Um homem da Guiné enfrenta a angústia de não ver os filhos, depois de serem recrutados para um esquema que prometia trabalho no exterior e terminou em cativeiro.

Durante buscas em Serra Leoa, a polícia encontrou dezenas de jovens alojados em condições precárias, e famílias relataram pagamento de grandes quantias a supostos recrutadores.

O caso envolvendo a família de Foday Musa, que pagou US$ 25 mil para tentar garantir vagas no programa, chegou a uma unidade policial especializada com suporte da Interpol, em operações em Makeni, em Serra Leoa, conforme informação divulgada pelo g1.

O caso de Foday Musa e a operação policial

Foday Musa não vê seus filhos há dois anos, e recebeu uma mensagem de voz em que um deles pede socorro. “É muito difícil ouvi-lo, Escutar sua voz dói”, disse Musa à reportagem citada.

Em fevereiro de 2024, agentes que prometeram trabalho no exterior recrutaram o filho de 22 anos e a filha de 18 de Musa, além de outras cinco pessoas, na região de Faranah, na Guiné.

A busca se intensificou quando a Interpol na Guiné pediu apoio à unidade sierra-leonesa. Em agosto do ano passado, Musa viajou a Makeni e participou de uma batida em um imóvel onde havia sinais de retenção de vítimas.

Na operação, a polícia encontrou roupas e bolsas espalhadas, com estimativa de 10 a 15 pessoas por quarto, e ao menos alguns menores, alguns com apenas 14 anos, segundo investigações citadas pela reportagem.

Como o esquema funciona, segundo vítimas

O golpe é frequentemente vendido como uma oportunidade legítima por recrutadores que usam o nome da empresa QNET como fachada. A QNET, criada em Hong Kong, é uma empresa legítima, mas segundo a cobertura local, gangues na África ocidental usam seu nome para esconder atividades criminosas.

Vítimas relatam pagamento de taxas de inscrição e custos administrativos, e promessas de voos para países como Estados Unidos, Canadá e Emirados Árabes Unidos, que nunca se concretizam.
----------
Copie fielmente a parte do texto sobre o esquema de falso recrutamento que se inicia nas palavras "Durante buscas em" e encerre a cópia logo depois de "à reportagem citada.".
----------
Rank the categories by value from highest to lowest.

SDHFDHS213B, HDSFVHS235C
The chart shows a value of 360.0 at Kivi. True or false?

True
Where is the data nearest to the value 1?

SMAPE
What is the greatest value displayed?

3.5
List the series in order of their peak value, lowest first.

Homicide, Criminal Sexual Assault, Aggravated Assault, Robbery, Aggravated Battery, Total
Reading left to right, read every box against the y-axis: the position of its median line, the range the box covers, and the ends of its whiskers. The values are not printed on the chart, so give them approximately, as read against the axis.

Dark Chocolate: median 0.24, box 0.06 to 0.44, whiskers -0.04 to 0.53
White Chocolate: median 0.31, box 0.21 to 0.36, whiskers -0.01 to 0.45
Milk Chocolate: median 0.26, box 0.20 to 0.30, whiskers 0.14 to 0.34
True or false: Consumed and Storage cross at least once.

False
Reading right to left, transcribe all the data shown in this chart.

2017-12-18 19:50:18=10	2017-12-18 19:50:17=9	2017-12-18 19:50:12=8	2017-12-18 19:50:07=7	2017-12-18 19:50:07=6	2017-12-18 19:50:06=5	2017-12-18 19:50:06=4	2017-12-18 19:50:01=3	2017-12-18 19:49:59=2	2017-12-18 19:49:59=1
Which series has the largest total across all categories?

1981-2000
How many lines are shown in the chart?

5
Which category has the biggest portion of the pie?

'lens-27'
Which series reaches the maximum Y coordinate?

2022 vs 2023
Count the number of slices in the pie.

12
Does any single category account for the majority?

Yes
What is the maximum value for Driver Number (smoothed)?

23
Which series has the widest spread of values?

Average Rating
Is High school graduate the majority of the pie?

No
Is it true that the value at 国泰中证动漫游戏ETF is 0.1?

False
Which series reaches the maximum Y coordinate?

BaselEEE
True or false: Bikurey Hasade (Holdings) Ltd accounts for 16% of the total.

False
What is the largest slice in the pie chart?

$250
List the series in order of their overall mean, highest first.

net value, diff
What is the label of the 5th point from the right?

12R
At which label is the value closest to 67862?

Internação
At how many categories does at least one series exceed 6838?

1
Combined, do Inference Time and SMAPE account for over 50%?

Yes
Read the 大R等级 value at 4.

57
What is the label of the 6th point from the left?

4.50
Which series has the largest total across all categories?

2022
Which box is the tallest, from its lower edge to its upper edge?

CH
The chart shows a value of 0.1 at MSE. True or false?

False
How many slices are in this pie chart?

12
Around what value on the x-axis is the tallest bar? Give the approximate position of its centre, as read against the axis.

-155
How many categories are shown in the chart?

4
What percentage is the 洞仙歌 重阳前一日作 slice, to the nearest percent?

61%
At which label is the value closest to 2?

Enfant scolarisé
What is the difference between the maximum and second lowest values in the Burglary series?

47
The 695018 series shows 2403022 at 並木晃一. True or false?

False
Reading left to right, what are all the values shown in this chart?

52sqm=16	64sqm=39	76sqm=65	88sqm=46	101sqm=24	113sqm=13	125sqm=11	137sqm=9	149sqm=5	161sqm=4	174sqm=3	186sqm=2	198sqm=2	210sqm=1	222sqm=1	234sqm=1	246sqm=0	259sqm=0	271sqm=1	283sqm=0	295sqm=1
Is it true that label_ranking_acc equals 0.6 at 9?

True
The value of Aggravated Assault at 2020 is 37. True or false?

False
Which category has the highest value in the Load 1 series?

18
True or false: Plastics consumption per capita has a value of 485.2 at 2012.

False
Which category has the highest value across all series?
----------
▸ **Resultado da tarefa**:
Durante buscas em Serra Leoa, a polícia encontrou dezenas de jovens alojados em condições precárias, e famílias relataram pagamento de grandes quantias a supostos recrutadores.

O caso envolvendo a família de Foday Musa, que pagou US$ 25 mil para tentar garantir vagas no programa, chegou a uma unidade policial especializada com suporte da Interpol, em operações em Makeni, em Serra Leoa, conforme informação divulgada pelo g1.

O caso de Foday Musa e a operação policial

Foday Musa não vê seus filhos há dois anos, e recebeu uma mensagem de voz em que um deles pede socorro. “É muito difícil ouvi-lo, Escutar sua voz dói”, disse Musa à reportagem citada.